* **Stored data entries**
↓↓↓
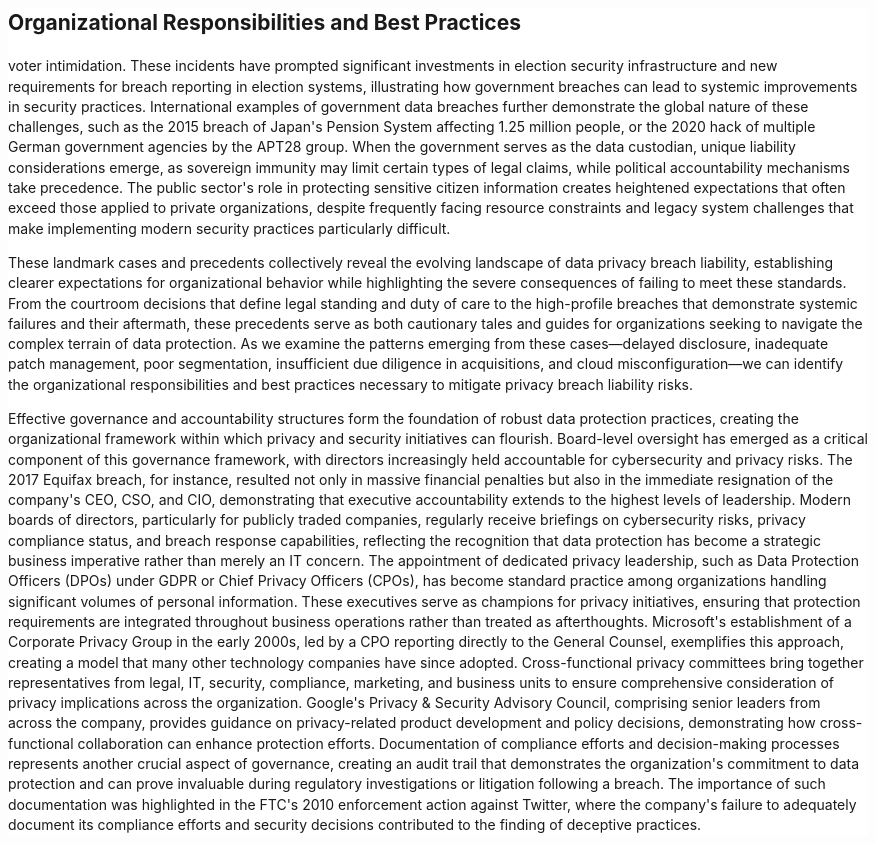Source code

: ## Organizational Responsibilities and Best Practices

voter intimidation. These incidents have prompted significant investments in election security infrastructure and new requirements for breach reporting in election systems, illustrating how government breaches can lead to systemic improvements in security practices. International examples of government data breaches further demonstrate the global nature of these challenges, such as the 2015 breach of Japan's Pension System affecting 1.25 million people, or the 2020 hack of multiple German government agencies by the APT28 group. When the government serves as the data custodian, unique liability considerations emerge, as sovereign immunity may limit certain types of legal claims, while political accountability mechanisms take precedence. The public sector's role in protecting sensitive citizen information creates heightened expectations that often exceed those applied to private organizations, despite frequently facing resource constraints and legacy system challenges that make implementing modern security practices particularly difficult.

These landmark cases and precedents collectively reveal the evolving landscape of data privacy breach liability, establishing clearer expectations for organizational behavior while highlighting the severe consequences of failing to meet these standards. From the courtroom decisions that define legal standing and duty of care to the high-profile breaches that demonstrate systemic failures and their aftermath, these precedents serve as both cautionary tales and guides for organizations seeking to navigate the complex terrain of data protection. As we examine the patterns emerging from these cases—delayed disclosure, inadequate patch management, poor segmentation, insufficient due diligence in acquisitions, and cloud misconfiguration—we can identify the organizational responsibilities and best practices necessary to mitigate privacy breach liability risks.

Effective governance and accountability structures form the foundation of robust data protection practices, creating the organizational framework within which privacy and security initiatives can flourish. Board-level oversight has emerged as a critical component of this governance framework, with directors increasingly held accountable for cybersecurity and privacy risks. The 2017 Equifax breach, for instance, resulted not only in massive financial penalties but also in the immediate resignation of the company's CEO, CSO, and CIO, demonstrating that executive accountability extends to the highest levels of leadership. Modern boards of directors, particularly for publicly traded companies, regularly receive briefings on cybersecurity risks, privacy compliance status, and breach response capabilities, reflecting the recognition that data protection has become a strategic business imperative rather than merely an IT concern. The appointment of dedicated privacy leadership, such as Data Protection Officers (DPOs) under GDPR or Chief Privacy Officers (CPOs), has become standard practice among organizations handling significant volumes of personal information. These executives serve as champions for privacy initiatives, ensuring that protection requirements are integrated throughout business operations rather than treated as afterthoughts. Microsoft's establishment of a Corporate Privacy Group in the early 2000s, led by a CPO reporting directly to the General Counsel, exemplifies this approach, creating a model that many other technology companies have since adopted. Cross-functional privacy committees bring together representatives from legal, IT, security, compliance, marketing, and business units to ensure comprehensive consideration of privacy implications across the organization. Google's Privacy & Security Advisory Council, comprising senior leaders from across the company, provides guidance on privacy-related product development and policy decisions, demonstrating how cross-functional collaboration can enhance protection efforts. Documentation of compliance efforts and decision-making processes represents another crucial aspect of governance, creating an audit trail that demonstrates the organization's commitment to data protection and can prove invaluable during regulatory investigations or litigation following a breach. The importance of such documentation was highlighted in the FTC's 2010 enforcement action against Twitter, where the company's failure to adequately document its compliance efforts and security decisions contributed to the finding of deceptive practices.
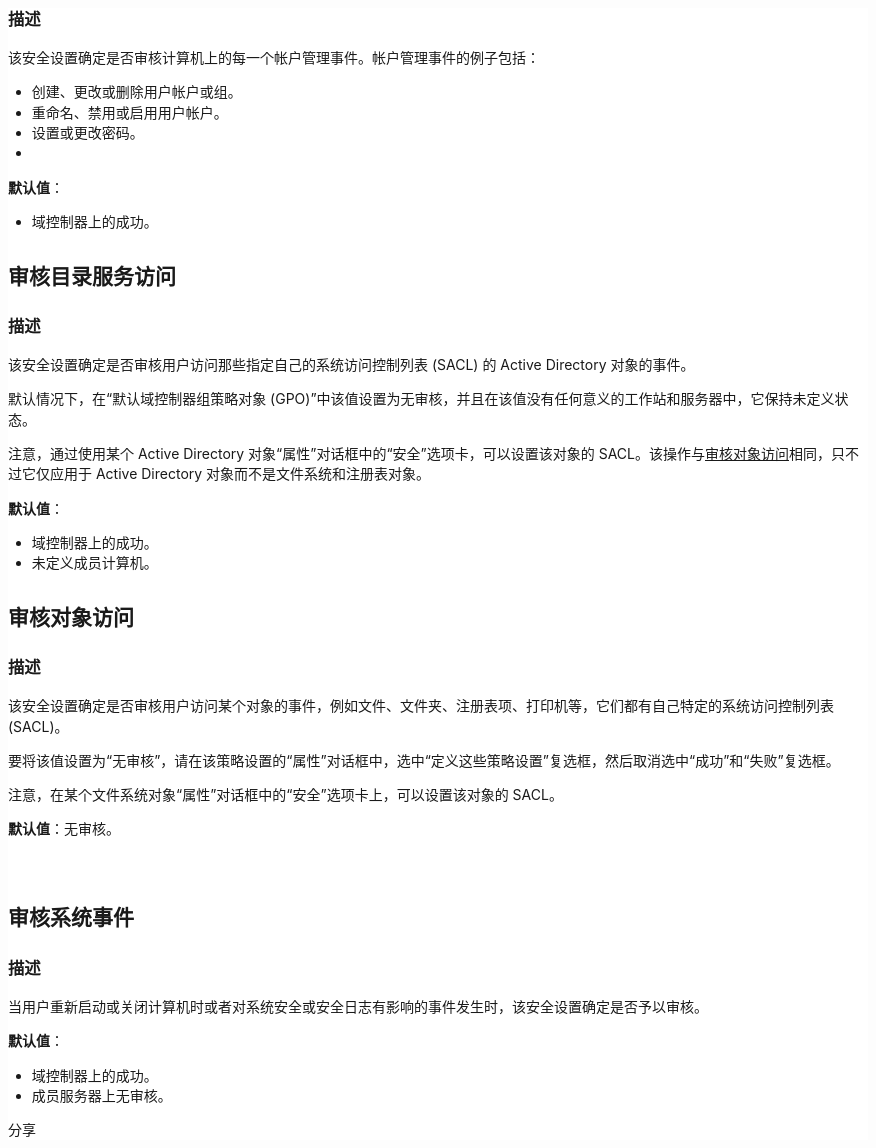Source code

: ### 描述

该安全设置确定是否审核计算机上的每一个帐户管理事件。帐户管理事件的例子包括：

* 创建、更改或删除用户帐户或组。
* 重命名、禁用或启用用户帐户。
* 设置或更改密码。
* 
**默认值**：

* 域控制器上的成功。

## 审核目录服务访问

### 描述

该安全设置确定是否审核用户访问那些指定自己的系统访问控制列表 (SACL) 的 Active Directory 对象的事件。

默认情况下，在“默认域控制器组策略对象 (GPO)”中该值设置为无审核，并且在该值没有任何意义的工作站和服务器中，它保持未定义状态。 

注意，通过使用某个 Active Directory 对象“属性”对话框中的“安全”选项卡，可以设置该对象的 SACL。该操作与[审核对象访问](http://technet.microsoft.com/zh-cn/library/cc776774(WS.10).aspx)相同，只不过它仅应用于 Active Directory 对象而不是文件系统和注册表对象。

**默认值**：

* 域控制器上的成功。
* 未定义成员计算机。

## 审核对象访问

### 描述

该安全设置确定是否审核用户访问某个对象的事件，例如文件、文件夹、注册表项、打印机等，它们都有自己特定的系统访问控制列表 (SACL)。

要将该值设置为“无审核”，请在该策略设置的“属性”对话框中，选中“定义这些策略设置”复选框，然后取消选中“成功”和“失败”复选框。

注意，在某个文件系统对象“属性”对话框中的“安全”选项卡上，可以设置该对象的 SACL。

**默认值**：无审核。

 

## 审核系统事件

### 描述

当用户重新启动或关闭计算机时或者对系统安全或安全日志有影响的事件发生时，该安全设置确定是否予以审核。

**默认值**：

* 域控制器上的成功。
* 成员服务器上无审核。

分享 [![]()](http://blog.sina.com.cn/s/blog_454378100100o501.html#) [![]()](http://blog.sina.com.cn/s/blog_454378100100o501.html#) [![]()](http://blog.sina.com.cn/s/blog_454378100100o501.html#) [![]()](http://blog.sina.com.cn/s/blog_454378100100o501.html#) [![]()](http://blog.sina.com.cn/s/blog_454378100100o501.html#)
↑↑↑
* **Prompt**
Pull out every line in the data above that has the word "Directory".

* **Final answer**
该安全设置确定是否审核用户访问那些指定自己的系统访问控制列表 (SACL) 的 Active Directory 对象的事件。
注意，通过使用某个 Active Directory 对象“属性”对话框中的“安全”选项卡，可以设置该对象的 SACL。该操作与[审核对象访问](http://technet.microsoft.com/zh-cn/library/cc776774(WS.10).aspx)相同，只不过它仅应用于 Active Directory 对象而不是文件系统和注册表对象。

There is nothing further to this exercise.